Is de regering zich ervan bewust dat het ontvangen van studiefinanciering en op termijn ook een ov-studentenreisproduct een op zich zelf staande reden kan zijn voor jongeren om zich in te schrijven, zo vragen deze leden.

De regering is zich daarvan bewust. Op dit moment wordt onderzocht hoe vaak het landelijk voorkomt dat jongeren in entree- en mbo-2 opleidingen wel studiefinanciering ontvangen maar geen onderwijs volgen en welke motieven daarbij een rol spelen. Dit onderzoek wordt naar verwachting in de zomer afgerond. Overigens biedt ook het bindend studieadvies, als mocht blijken dat studenten zich om oneigenlijke redenen hebben aangemeld, bijvoorbeeld omdat zij niet komen opdagen, hier een vangnet.

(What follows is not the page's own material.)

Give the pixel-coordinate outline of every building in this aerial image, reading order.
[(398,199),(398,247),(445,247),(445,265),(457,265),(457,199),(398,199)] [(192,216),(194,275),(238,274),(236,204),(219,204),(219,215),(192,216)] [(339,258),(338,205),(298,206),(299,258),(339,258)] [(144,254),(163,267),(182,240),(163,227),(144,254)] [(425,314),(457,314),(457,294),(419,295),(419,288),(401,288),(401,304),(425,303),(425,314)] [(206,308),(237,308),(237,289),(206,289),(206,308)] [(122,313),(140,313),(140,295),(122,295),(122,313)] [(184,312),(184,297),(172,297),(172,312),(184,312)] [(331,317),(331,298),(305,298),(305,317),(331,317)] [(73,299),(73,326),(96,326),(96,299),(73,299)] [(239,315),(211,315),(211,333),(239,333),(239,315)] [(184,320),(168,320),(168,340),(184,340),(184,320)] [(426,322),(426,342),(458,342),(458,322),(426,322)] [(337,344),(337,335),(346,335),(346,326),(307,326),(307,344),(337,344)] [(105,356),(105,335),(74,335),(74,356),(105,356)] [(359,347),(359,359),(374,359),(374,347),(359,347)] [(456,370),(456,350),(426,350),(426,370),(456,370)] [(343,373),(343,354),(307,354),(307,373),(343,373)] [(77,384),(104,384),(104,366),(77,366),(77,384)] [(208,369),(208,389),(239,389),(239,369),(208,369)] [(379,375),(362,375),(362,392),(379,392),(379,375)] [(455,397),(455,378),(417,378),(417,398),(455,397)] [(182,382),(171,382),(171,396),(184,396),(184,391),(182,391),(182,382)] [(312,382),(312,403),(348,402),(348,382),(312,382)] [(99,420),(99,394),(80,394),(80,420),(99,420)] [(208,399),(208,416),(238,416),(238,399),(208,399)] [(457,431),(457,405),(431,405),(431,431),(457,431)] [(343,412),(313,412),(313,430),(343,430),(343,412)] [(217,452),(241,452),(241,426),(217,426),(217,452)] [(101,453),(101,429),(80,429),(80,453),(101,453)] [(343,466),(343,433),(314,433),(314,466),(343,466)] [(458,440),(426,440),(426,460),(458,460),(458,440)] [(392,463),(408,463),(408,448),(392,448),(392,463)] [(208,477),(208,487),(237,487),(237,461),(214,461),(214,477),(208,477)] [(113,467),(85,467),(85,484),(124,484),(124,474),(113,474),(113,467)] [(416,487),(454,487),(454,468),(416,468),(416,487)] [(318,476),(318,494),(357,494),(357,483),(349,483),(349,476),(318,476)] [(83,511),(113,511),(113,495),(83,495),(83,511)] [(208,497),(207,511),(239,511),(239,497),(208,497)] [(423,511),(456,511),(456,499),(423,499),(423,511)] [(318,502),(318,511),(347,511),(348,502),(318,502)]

Deze leden vragen voorts waarom niet in lijn met het ho decentrale selectie wordt toegepast en deze leden wijzen in dat licht ook op de eerdergenoemde brief van VNO-NCW en de MBO Raad die tevens voor meer ruimte pleiten op dit punt om juist recht te doen aan de talenten van jongeren.

Deze leden wijzen er terecht op dat in het ho decentrale selectie kan worden toegepast bij numerus fixusopleidingen (opleidingen met een beperkte capaciteit). Dit betreft echter een andere doelgroep. Bij mbo-opleidingen met een beperkte capaciteit kunnen instellingen alleen niet-kwalitatieve criteria hanteren, zoals loting of volgorde van aanmelding. Elke jongere met een juiste vooropleiding verdient immers de kans om een startkwalificatie te halen. Met name jongeren in een kwetsbare positie zouden door kwalitatieve selectie benadeeld kunnen worden.

Tot slot vragen deze leden hoe voorkomen gaat worden dat als gevolg van het toelatingsrecht allerlei niet-leerbare of niet-schoolbare studenten in het onderwijs terecht komen. De lessen moeten, aldus deze leden, niet verstierd kunnen worden door deze specifieke groep.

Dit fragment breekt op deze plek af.